Task brief:
Please extract each line from the entries below that contains the string "специалиста", treating uppercase and lowercase letters as different.
• • •
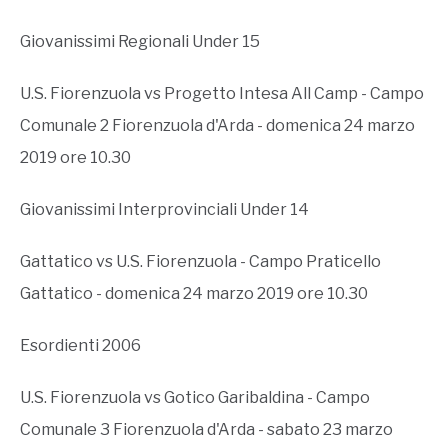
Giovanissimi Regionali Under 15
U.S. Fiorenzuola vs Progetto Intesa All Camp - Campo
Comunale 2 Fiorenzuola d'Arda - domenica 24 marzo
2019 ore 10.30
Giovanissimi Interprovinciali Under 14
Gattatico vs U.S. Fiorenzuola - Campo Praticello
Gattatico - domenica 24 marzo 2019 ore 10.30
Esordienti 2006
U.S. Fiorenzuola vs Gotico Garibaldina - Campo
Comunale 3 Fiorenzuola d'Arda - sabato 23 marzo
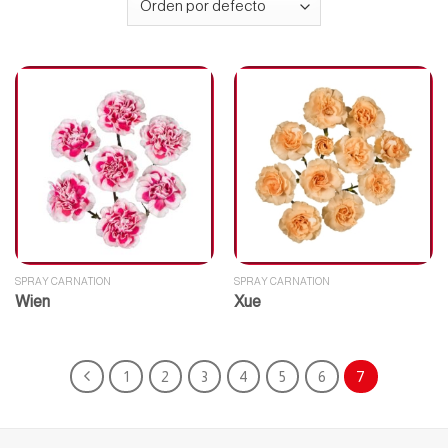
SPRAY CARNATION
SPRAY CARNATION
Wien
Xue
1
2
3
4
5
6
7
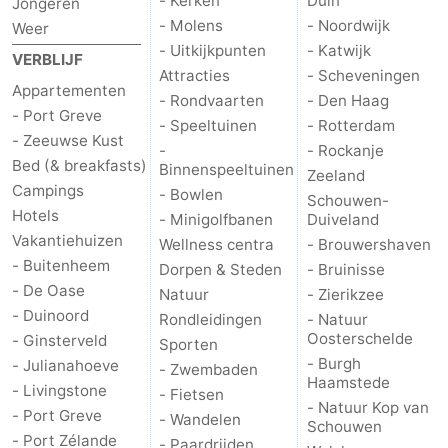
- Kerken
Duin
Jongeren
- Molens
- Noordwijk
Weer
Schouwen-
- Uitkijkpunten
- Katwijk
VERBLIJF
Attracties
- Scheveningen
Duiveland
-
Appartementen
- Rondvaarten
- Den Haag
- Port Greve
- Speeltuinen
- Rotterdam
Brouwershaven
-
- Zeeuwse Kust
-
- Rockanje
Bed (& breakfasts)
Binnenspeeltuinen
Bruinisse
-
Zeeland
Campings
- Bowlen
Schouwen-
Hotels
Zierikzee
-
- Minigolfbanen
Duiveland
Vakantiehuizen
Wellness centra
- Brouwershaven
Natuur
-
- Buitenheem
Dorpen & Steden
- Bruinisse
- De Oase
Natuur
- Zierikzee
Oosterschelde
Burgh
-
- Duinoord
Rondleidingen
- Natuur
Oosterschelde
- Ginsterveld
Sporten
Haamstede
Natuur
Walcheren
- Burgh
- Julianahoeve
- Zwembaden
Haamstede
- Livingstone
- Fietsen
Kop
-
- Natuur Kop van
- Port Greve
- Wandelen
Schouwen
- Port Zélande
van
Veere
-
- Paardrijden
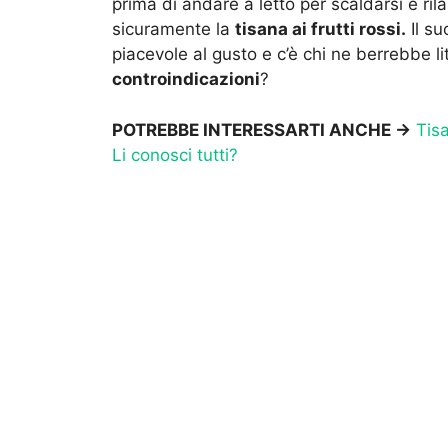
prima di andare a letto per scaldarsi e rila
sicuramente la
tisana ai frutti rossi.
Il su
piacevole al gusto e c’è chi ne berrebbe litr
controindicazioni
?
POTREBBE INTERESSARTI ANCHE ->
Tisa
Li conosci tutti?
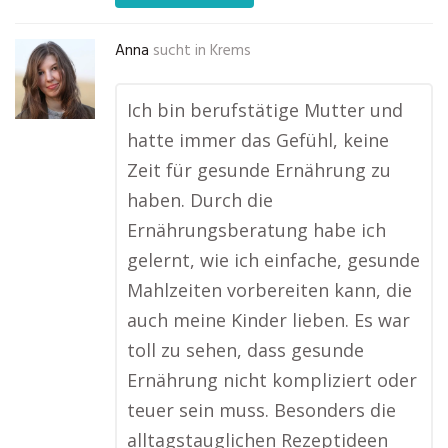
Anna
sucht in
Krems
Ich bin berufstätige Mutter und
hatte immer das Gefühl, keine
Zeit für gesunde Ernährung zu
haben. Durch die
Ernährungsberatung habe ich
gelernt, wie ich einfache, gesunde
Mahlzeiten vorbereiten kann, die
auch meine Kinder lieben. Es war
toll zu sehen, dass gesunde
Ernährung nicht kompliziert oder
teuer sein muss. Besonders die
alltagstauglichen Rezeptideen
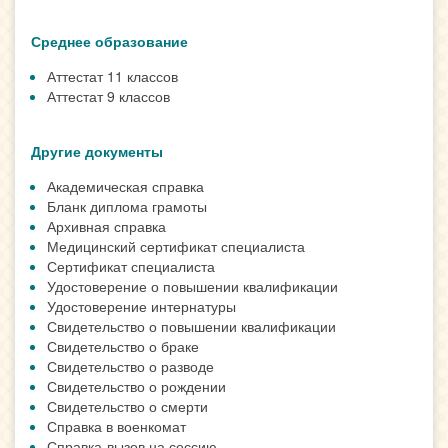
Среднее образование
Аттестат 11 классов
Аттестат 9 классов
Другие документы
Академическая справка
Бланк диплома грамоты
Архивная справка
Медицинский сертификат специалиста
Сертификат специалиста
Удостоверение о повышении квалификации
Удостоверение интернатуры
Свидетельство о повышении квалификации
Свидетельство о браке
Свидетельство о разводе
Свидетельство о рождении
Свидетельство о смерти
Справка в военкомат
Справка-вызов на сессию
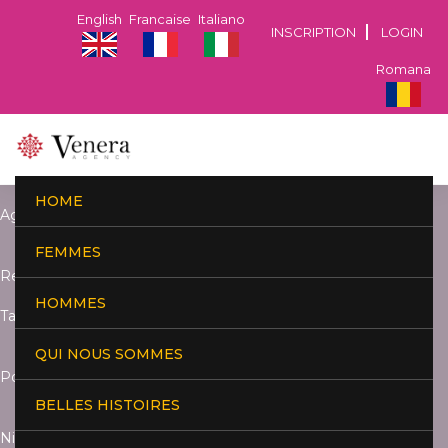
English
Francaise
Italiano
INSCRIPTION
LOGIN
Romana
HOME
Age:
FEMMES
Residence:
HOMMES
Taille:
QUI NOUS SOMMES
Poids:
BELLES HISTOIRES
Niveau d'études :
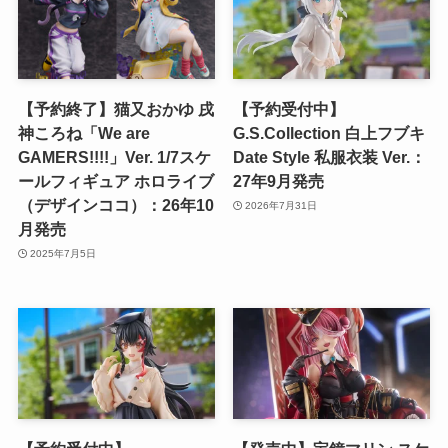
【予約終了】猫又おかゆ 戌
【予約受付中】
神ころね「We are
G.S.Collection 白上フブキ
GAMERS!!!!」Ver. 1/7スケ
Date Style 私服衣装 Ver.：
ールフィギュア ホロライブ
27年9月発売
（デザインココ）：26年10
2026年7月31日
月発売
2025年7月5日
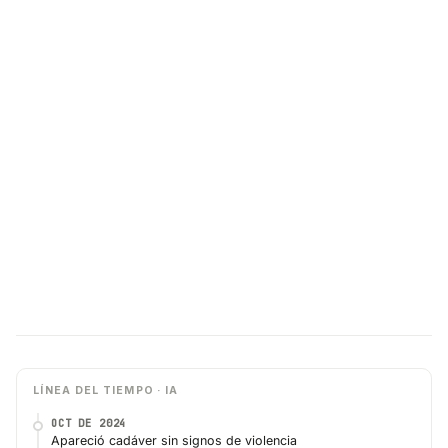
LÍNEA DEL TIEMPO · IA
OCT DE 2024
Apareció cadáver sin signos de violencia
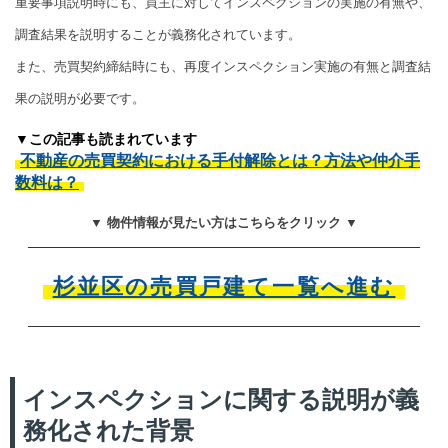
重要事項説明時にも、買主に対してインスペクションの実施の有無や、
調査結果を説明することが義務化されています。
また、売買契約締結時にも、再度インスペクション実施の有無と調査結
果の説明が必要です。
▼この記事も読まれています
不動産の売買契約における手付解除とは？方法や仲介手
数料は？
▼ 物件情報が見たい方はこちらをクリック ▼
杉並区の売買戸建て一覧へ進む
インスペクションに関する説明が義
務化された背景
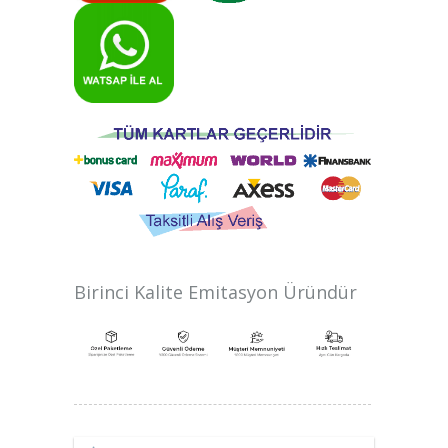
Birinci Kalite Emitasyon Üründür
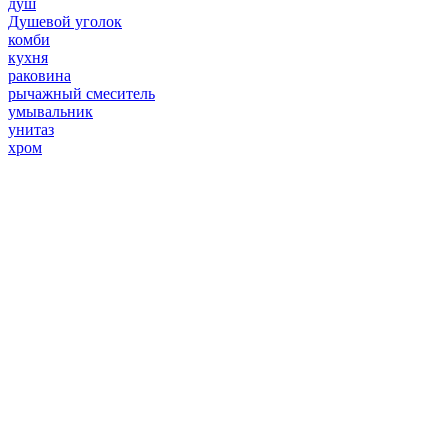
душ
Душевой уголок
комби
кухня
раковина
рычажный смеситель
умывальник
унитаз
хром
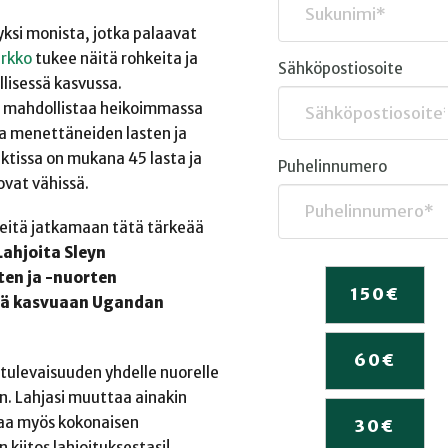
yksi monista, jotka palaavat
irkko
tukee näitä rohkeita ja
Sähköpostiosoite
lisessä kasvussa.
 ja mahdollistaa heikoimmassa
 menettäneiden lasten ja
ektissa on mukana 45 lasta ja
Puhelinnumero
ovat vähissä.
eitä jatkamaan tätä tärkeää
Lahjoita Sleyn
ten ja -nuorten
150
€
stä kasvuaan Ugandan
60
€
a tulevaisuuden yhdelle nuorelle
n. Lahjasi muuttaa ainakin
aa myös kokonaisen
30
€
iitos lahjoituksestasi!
• • •
Written answer:
Медицинский сертификат специалиста
Сертификат специалиста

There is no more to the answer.